Hi everyone,
I find that one of the most useful tools in OpticStudio is the Physical Optics Propagation tool. However, I think that it is also one of the most challenging tools to use, especially when the model is composed of a relatively large number of elements, since one could easily find sampling issues or inadequate grid size which could cause some artifacts to appear downstream, and one should check the intensity and phase plots for each surface, and there is a lot of adjusting parameters like sampling, pilot fit, re-compute pilot beam parameters, etc, that can have a large impact on the results.
The first thing that I usually do even when the resulting irradiance and phase plots at the image look reasonable, is to check if there are any warning messages at the Prop Report tab. The most common warning messages that I get are:
- Warning: Low sampling of pilot beam detected
- Warning: Inadequate guard band detected
- Warning: Transfer function may have too many waves of phase to accurately model beam
For these, I found good resources to address them here:
- Using Physical Optics Propagation (POP), Part 1: Inspecting the beams
- Physical Optic Propagation analysis | Zemax Community
However, I recently got a warning message that I never got before:
- Warning: Pilot beam waist smaller than wavelength detected, scalar diffraction propagation algorithms may be inaccurate.
I'm having a hard time trying to solve it.
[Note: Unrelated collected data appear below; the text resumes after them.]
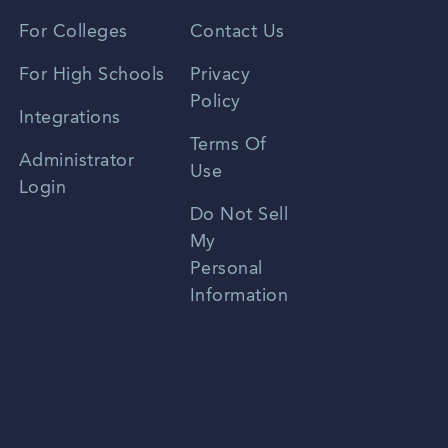
Vietnamese
For Colleges
Contact Us
Spanish
For High Schools
Privacy
Policy
Zhongwen
Integrations
Terms Of
Russian
Administrator
Use
Login
Portuguese
Do Not Sell
My
Personal
Information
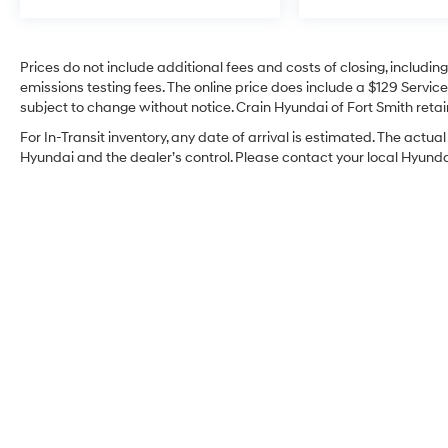
unmatched combination of style, comfort, and
capability. Experience the pinnacle of modern
SUV design for yourself – schedule a test drive
Prices do not include additional fees and costs of closing, includi
today and discover the difference a one-owner
emissions testing fees. The online price does include a $129 Service 
Palisade can make.
subject to change without notice. Crain Hyundai of Fort Smith retain
For In-Transit inventory, any date of arrival is estimated. The act
Hyundai and the dealer’s control. Please contact your local Hyundai 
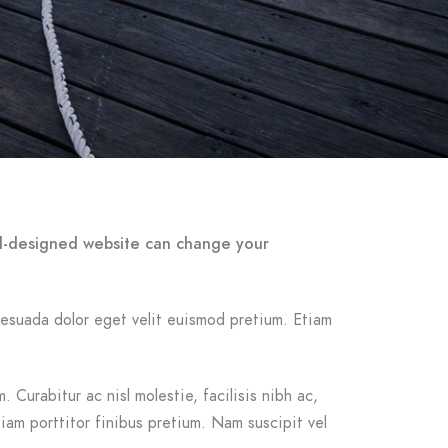
ell-designed website can change your
malesuada dolor eget velit euismod pretium. Etiam
 Curabitur ac nisl molestie, facilisis nibh ac,
iam porttitor finibus pretium. Nam suscipit vel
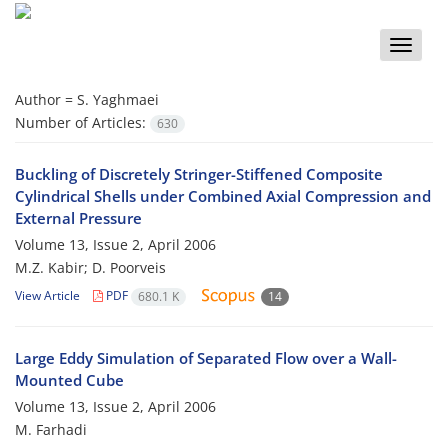
Toggle
naviga
Author =
S. Yaghmaei
Number of Articles:
630
Buckling of Discretely Stringer-Stiffened Composite
Cylindrical Shells under Combined Axial Compression and
External Pressure
Volume 13, Issue 2, April 2006
M.Z. Kabir; D. Poorveis
View Article
PDF
680.1 K
14
Large Eddy Simulation of Separated Flow over a Wall-
Mounted Cube
Volume 13, Issue 2, April 2006
M. Farhadi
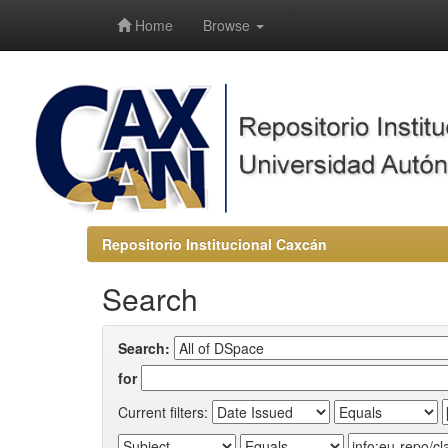
-->
Home
Browse
Repositorio Institucional Caxcán
Search
Search:
for
Current filters:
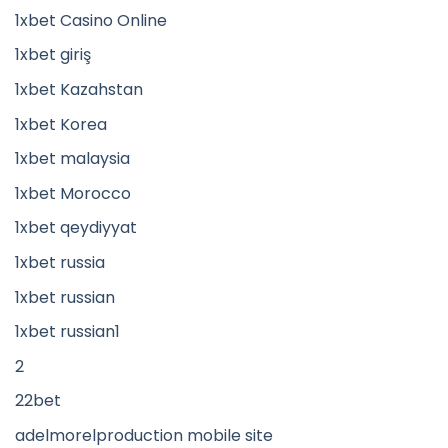
1xbet Casino Online
1xbet giriş
1xbet Kazahstan
1xbet Korea
1xbet malaysia
1xbet Morocco
1xbet qeydiyyat
1xbet russia
1xbet russian
1xbet russian1
2
22bet
adelmorelproduction mobile site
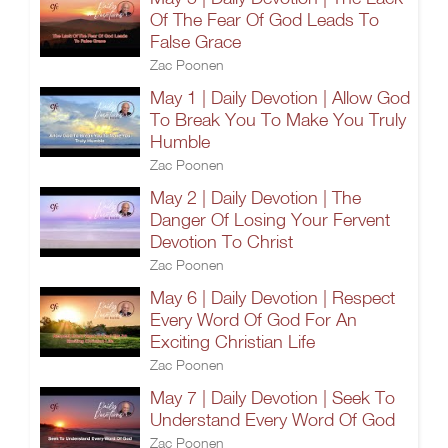
Of The Fear Of God Leads To
False Grace
Zac Poonen
May 1 | Daily Devotion | Allow God
To Break You To Make You Truly
Humble
Zac Poonen
May 2 | Daily Devotion | The
Danger Of Losing Your Fervent
Devotion To Christ
Zac Poonen
May 6 | Daily Devotion | Respect
Every Word Of God For An
Exciting Christian Life
Zac Poonen
May 7 | Daily Devotion | Seek To
Understand Every Word Of God
Zac Poonen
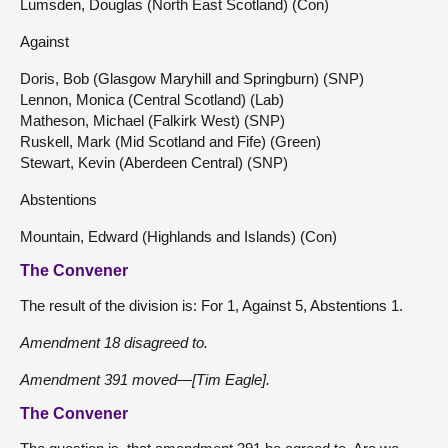
Lumsden, Douglas (North East Scotland) (Con)
Against
Doris, Bob (Glasgow Maryhill and Springburn) (SNP)
Lennon, Monica (Central Scotland) (Lab)
Matheson, Michael (Falkirk West) (SNP)
Ruskell, Mark (Mid Scotland and Fife) (Green)
Stewart, Kevin (Aberdeen Central) (SNP)
Abstentions
Mountain, Edward (Highlands and Islands) (Con)
The Convener
The result of the division is: For 1, Against 5, Abstentions 1.
Amendment 18 disagreed to.
Amendment 391 moved—[Tim Eagle].
The Convener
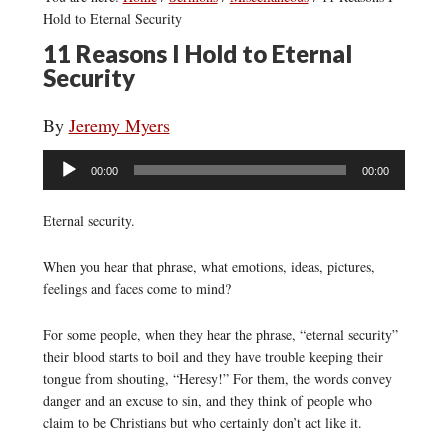
Hold to Eternal Security
11 Reasons I Hold to Eternal
Security
By
Jeremy Myers
Audio
00:00
00:00
Player
Eternal security.
When you hear that phrase, what emotions, ideas, pictures,
feelings and faces come to mind?
For some people, when they hear the phrase, “eternal security”
their blood starts to boil and they have trouble keeping their
tongue from shouting, “Heresy!” For them, the words convey
danger and an excuse to sin, and they think of people who
claim to be Christians but who certainly don’t act like it.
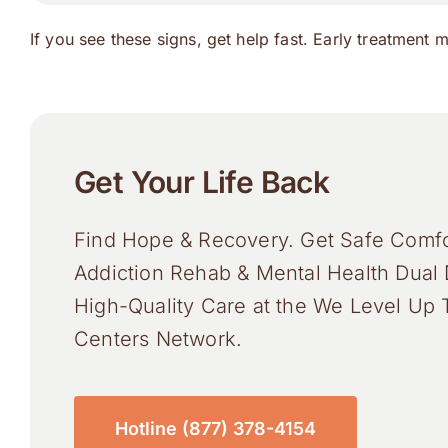
If you see these signs, get help fast. Early treatment 
Get Your Life Back
Find Hope & Recovery. Get Safe Comfo
Addiction Rehab & Mental Health Dual 
High-Quality Care at the We Level Up 
Centers Network.
Hotline (877) 378-4154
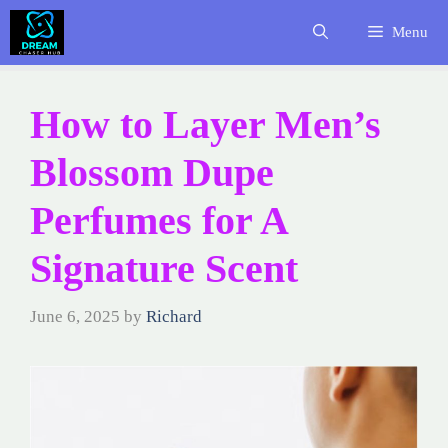
Skip
Menu
to
content
How to Layer Men’s
Blossom Dupe
Perfumes for A
Signature Scent
June 6, 2025
by
Richard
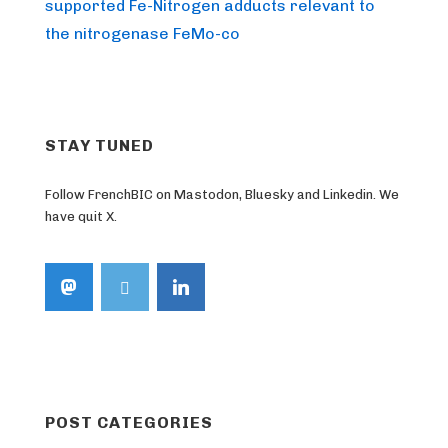
Post
navigation
supported Fe-Nitrogen adducts relevant to
is
the nitrogenase FeMo-co
STAY TUNED
Follow FrenchBIC on Mastodon, Bluesky and Linkedin. We
have quit X.
POST CATEGORIES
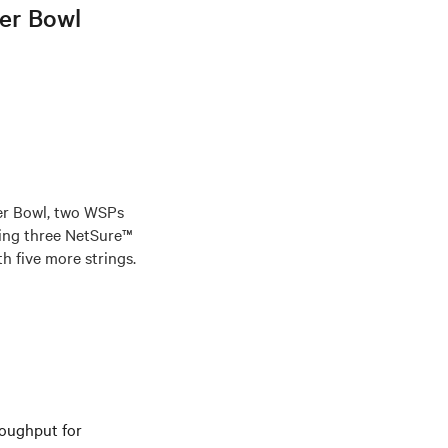
per Bowl
er Bowl, two WSPs
ing three NetSure™
h five more strings.
roughput for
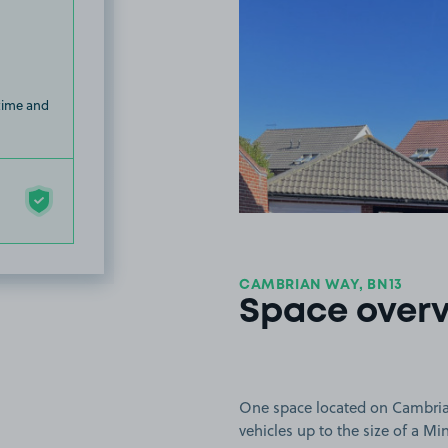
 time and
CAMBRIAN WAY, BN13
Space over
One space located on Cambrian
vehicles up to the size of a Mi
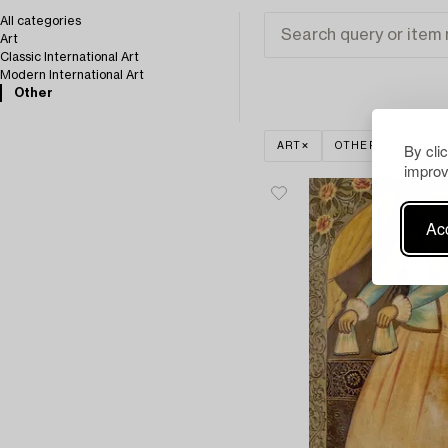
All categories
Art
Classic International Art
Modern International Art
Other
By cli
ART
OTHER
CLEAR
improv
Acc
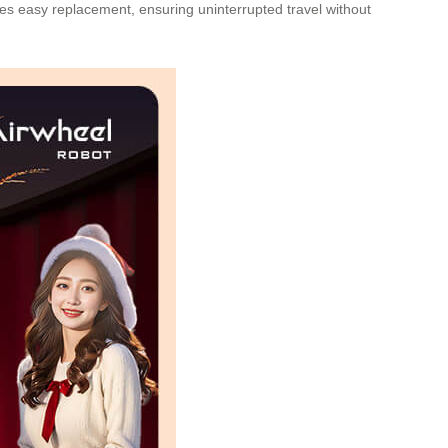
es easy replacement, ensuring uninterrupted travel without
My system consists of a collimated laser beam of Ø7 mm refracting and reflecting through several components of an optical bench, and finally expanding through an afocal telescope to free space with a diameter of Ø130 mm. The beam shape after the telescope is no longer Gaussian since there is a central obscuration at the telescope exit, but in the far-field, the irradiance pattern recovers the Airy pattern and expands with some divergence which I'd like to quantify.
The warning message that I get is shown here:
The wavelength that I'm using is 1.55 um, and the pilot beam waist at this surface is 1.19 um. I've tried recomputing the pilot beam parameters at that surface, at the surface before and/or the surface after, changing the Output Pilot Radius fit criterion to plane, resampling after refraction, and cannot see that there is a value with which I can get rid of that warning message.
Probably related to that warning, I start to see some artifacts in the far-field like these:
Moreover, when I try to calculate the divergence as very well explained in the Divergence of a POP beam post, the results that I get are really much larger than what I'd have expected:
For comparison, the analytical results for a Gaussian beam with a beam waist of 65 mm at 1.55 um is about 7.6 urad, and I'm getting several times that reference value, which can also be noticed by the M-square computation.
I'm attaching the ZAR file as a reference.
So, I have the following questions:
- Is there a recommended approach to recompute or override that pilot beam waist with confidence?
- Would you recommend to recompute the pilot beam parameters in the far-field, after the Rayleigh length?
- And finally, is there any list of POP warning messages and how to solve them? I couldn't find this listed in the help files, and I think that would be a great reference to have.
Looking forward to receiving some hints.